La publication d’une enquête accablante sur les méthodes d’interrogatoire de la CIA est aussi un nouveau témoignage des atermoiements du président.

La démocratie américaine a une qualité admirable : elle n’hésite jamais à enquêter sur ses erreurs, ses dérives, parfois même ses abominations. Qu’il s’agisse des morts de civils contestables et inutiles d’Hiroshima ou de Dresde pendant la Seconde Guerre mondiale, des massacres insoutenables comme celui de My Laï, au coeur du conflit vietnamien, et aujourd’hui des méthodes d’une brutalité indigne utilisées par les services secrets pour faire parler des suspects de terrorisme après les attentats du 11 Septembre, les commissions parlementaires n’hésitent pas à porter le fer bien profondément dans les excès et les dérapages de ceux qui agissent au nom des États-Unis. Et même quand cela fait mal.

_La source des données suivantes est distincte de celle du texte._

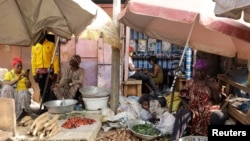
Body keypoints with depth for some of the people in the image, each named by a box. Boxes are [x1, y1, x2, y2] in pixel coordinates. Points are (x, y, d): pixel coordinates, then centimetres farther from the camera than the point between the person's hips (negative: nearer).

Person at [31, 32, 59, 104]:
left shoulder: (51, 45, 1)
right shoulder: (35, 46, 9)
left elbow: (55, 59, -3)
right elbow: (33, 61, 7)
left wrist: (56, 72, -10)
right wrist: (34, 74, 1)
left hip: (49, 71, -3)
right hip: (39, 72, 3)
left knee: (50, 90, -6)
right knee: (43, 91, 10)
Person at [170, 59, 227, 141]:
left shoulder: (212, 82, 9)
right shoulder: (190, 82, 12)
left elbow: (217, 100, 4)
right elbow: (183, 97, 10)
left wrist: (213, 88, -11)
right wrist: (185, 105, -11)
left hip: (208, 109, 0)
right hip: (192, 109, 0)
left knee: (221, 117, -34)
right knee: (182, 113, -35)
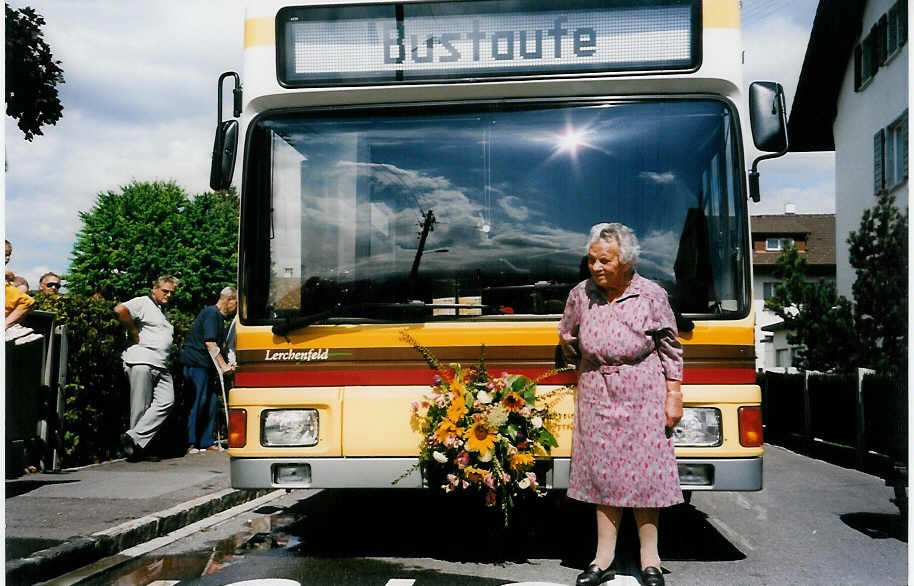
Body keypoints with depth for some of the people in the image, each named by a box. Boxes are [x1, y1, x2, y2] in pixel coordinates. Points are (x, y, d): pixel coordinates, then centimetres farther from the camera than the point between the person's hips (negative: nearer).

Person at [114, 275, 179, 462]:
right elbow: (120, 310, -18)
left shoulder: (163, 312, 28)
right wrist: (134, 334, -11)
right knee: (141, 408, -5)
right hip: (141, 362, -8)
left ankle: (134, 438, -10)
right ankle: (136, 448, 3)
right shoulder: (143, 303, 0)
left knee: (166, 402, -10)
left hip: (161, 366, 8)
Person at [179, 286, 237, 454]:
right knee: (199, 400, -10)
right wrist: (223, 365, -19)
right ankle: (190, 443, -5)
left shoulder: (219, 316, 20)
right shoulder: (211, 313, -12)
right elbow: (210, 343, -19)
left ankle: (206, 442, 10)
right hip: (195, 363, -10)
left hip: (205, 365, 10)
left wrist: (224, 365, 13)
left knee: (211, 400, 6)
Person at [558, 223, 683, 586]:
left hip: (642, 396, -2)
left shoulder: (651, 296, -8)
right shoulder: (581, 294, -1)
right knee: (602, 474, 6)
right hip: (596, 396, 3)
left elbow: (670, 349, 1)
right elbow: (568, 339, 18)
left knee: (644, 473, 1)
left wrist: (673, 396, -1)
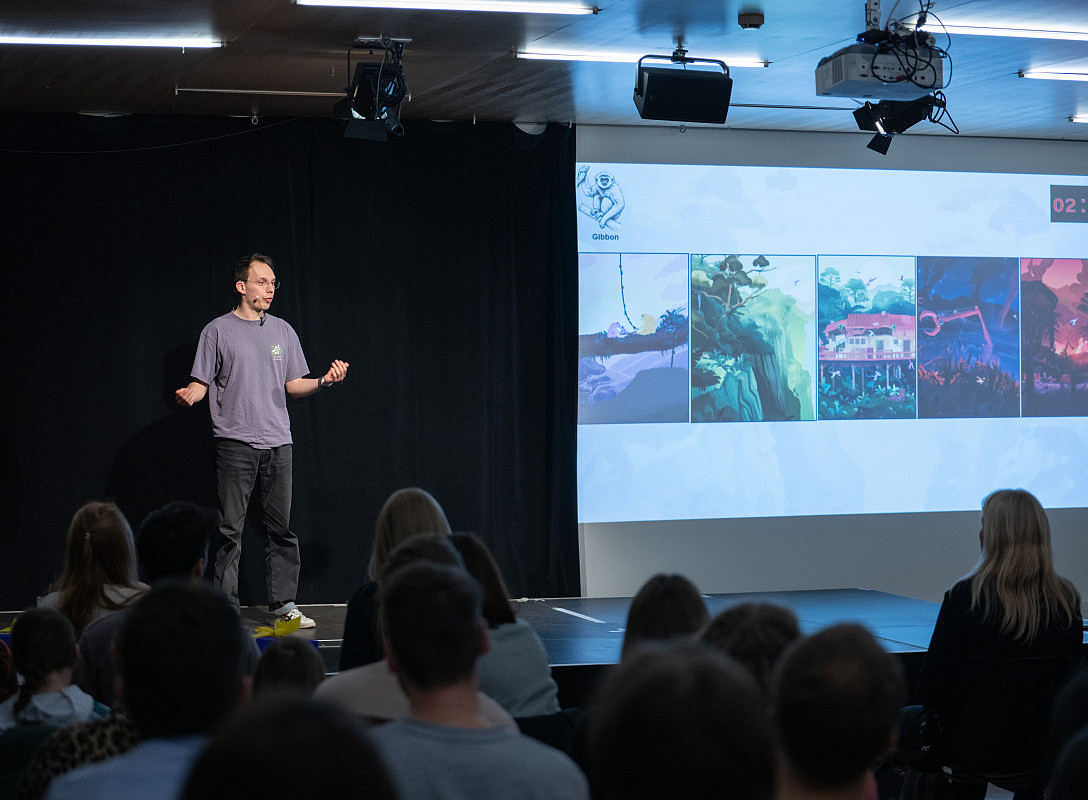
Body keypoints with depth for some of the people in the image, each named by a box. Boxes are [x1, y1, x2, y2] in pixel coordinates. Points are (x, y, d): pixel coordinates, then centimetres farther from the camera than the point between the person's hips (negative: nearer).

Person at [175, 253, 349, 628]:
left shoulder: (282, 331, 14)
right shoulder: (218, 330, 3)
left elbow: (293, 385, 16)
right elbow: (202, 382, 2)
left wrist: (323, 381, -2)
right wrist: (190, 394, -19)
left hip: (277, 442, 4)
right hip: (235, 443, -4)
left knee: (281, 527, 4)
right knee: (230, 530, -3)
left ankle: (283, 603, 11)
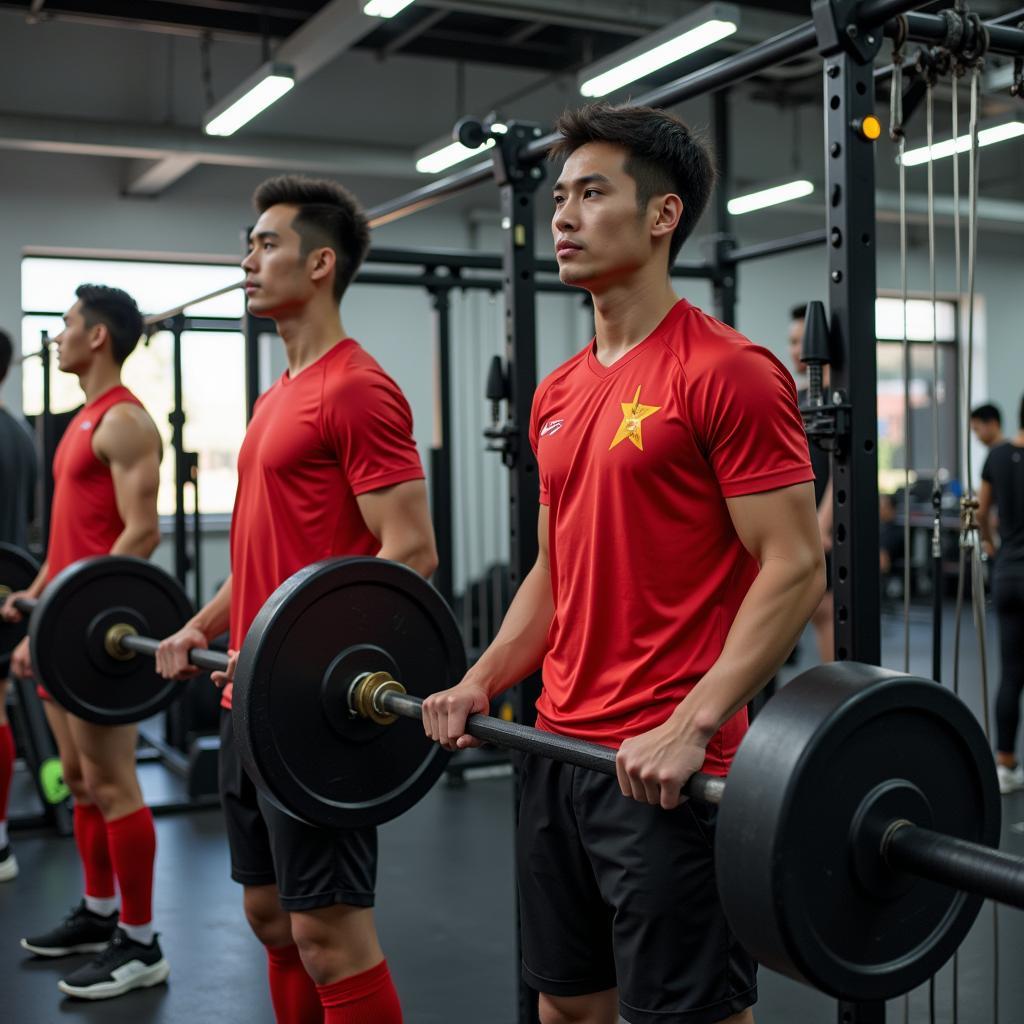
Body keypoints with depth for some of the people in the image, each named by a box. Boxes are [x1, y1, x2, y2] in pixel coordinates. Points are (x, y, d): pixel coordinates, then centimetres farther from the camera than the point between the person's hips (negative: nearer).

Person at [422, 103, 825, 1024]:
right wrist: (482, 682, 7)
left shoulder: (727, 373, -12)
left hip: (666, 766, -8)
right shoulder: (558, 394, 12)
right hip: (561, 749, 8)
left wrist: (693, 723, -24)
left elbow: (793, 567, -16)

Ne rien dissimuler, c’est le propos de ce rapport d’enquête de 6 000 pages de la commission du Renseignement du Sénat présidée par une des icônes de la gauche américaine, la sénatrice de Californie Dianne Feistein. Pendant trois ans, les membres de son équipe ont étudié des millions de documents rapportant les conditions de détention et d’interrogatoire des prisonniers capturés enAfghanistan, au Pakistan ou au Yémen suspectés d’appartenir à la nébuleuse du terrorisme proche d’al-Qaida. Le rapport de 525 pages, expurgé de certains détails et rendu public, révèle – ou confirme – les méthodes utilisées pour faire parler les suspects : privation de sommeil, simulacre de noyade, menaces d’être exécutés, voire enterrés vivants. Il dénonce surtout l’inutilité de semblables pratiques qui, contrairement à ce que soutient la CIA, n’ont jamais permis, disent les auteurs, d’éviter des attentats en préparation. Et ne sont, d’après le rapport, pour rien dans la traque finale et l’élimination de Ben Laden.

Obama pas aussi clair qu’il veut le faire croire

Barack Obama, dès la publication du rapport mardi matin, s’est félicité, par l’intermédiaire de l’un de ses porte-parole, que la vérité sur ces pratiques indignes de la démocratie américaine soit révélée au pays. Et la Maison-Blanche rappelle que dès janvier 2009, immédiatement après son arrivée aux affaires, Obama avait fait en sorte que les méthodes musclées d’interrogatoire soient interdites. Il est même le premier responsable à avoir qualifié de “tortures” les pratiques de la CIA.

Pourtant, le président des États-Unis n’est pas aussi clair qu’il veut le faire croire sur ce rapport explosif. D’abord parce que le texte était fin prêt dès avril 2014 et que la Maison-Blanche, pour des motifs divers, a fait en sorte que sa publication soit repoussée. Vendredi dernier encore, John Kerry a fait savoir, “au nom de l’administration”, que rendre publique cette enquête n’était pas opportun, compte tenu de la guerre engagée contre les djihadistes de l’État islamique. Dans les émissions d’information des télévisions, des experts plus ou moins indépendants ont insisté sur le risque que ces révélations allaient faire courir à des Américains dans les ambassades des pays sensibles. La responsable du rapport, la sénatrice Feinstein, a par ailleurs indiqué que la Maison-Blanche avait soustrait aux investigations de la commission 9 400 pages concernant des interrogatoires en raison du “privilège de l’exécutif”. Sans compter le refus qui lui a été opposé d’interroger certains membres de la CIA. Elle accuse d’ailleurs l’agence d’avoir, à plusieurs reprises, violé les ordinateurs des membres de la commission.

Enfin, Obama, interrogé mardi par la chaîne de télévision latino Telemundo sur ce qu’il aurait fait à la place de George Bush s’il avait été à la Maison-Blanche après le 11 Septembre, a répondu : “Personne ne peut comprendre ce qu’on pouvait ressentir en étant comptable de la sécurité et même du salut du peuple américain après la pire attaque subie sur notre sol.” Certains jugeront cette déclaration comme le comble du faux-fuyant. D’autres comme le signe d’une grande honnêteté. En fait, Obama ne tire pas de cette affaire les bénéfices politiques qu’il aurait pu en escompter : les démocrates critiquent ses hésitations et les républicains lui reprochent d’avoir lâché la CIA.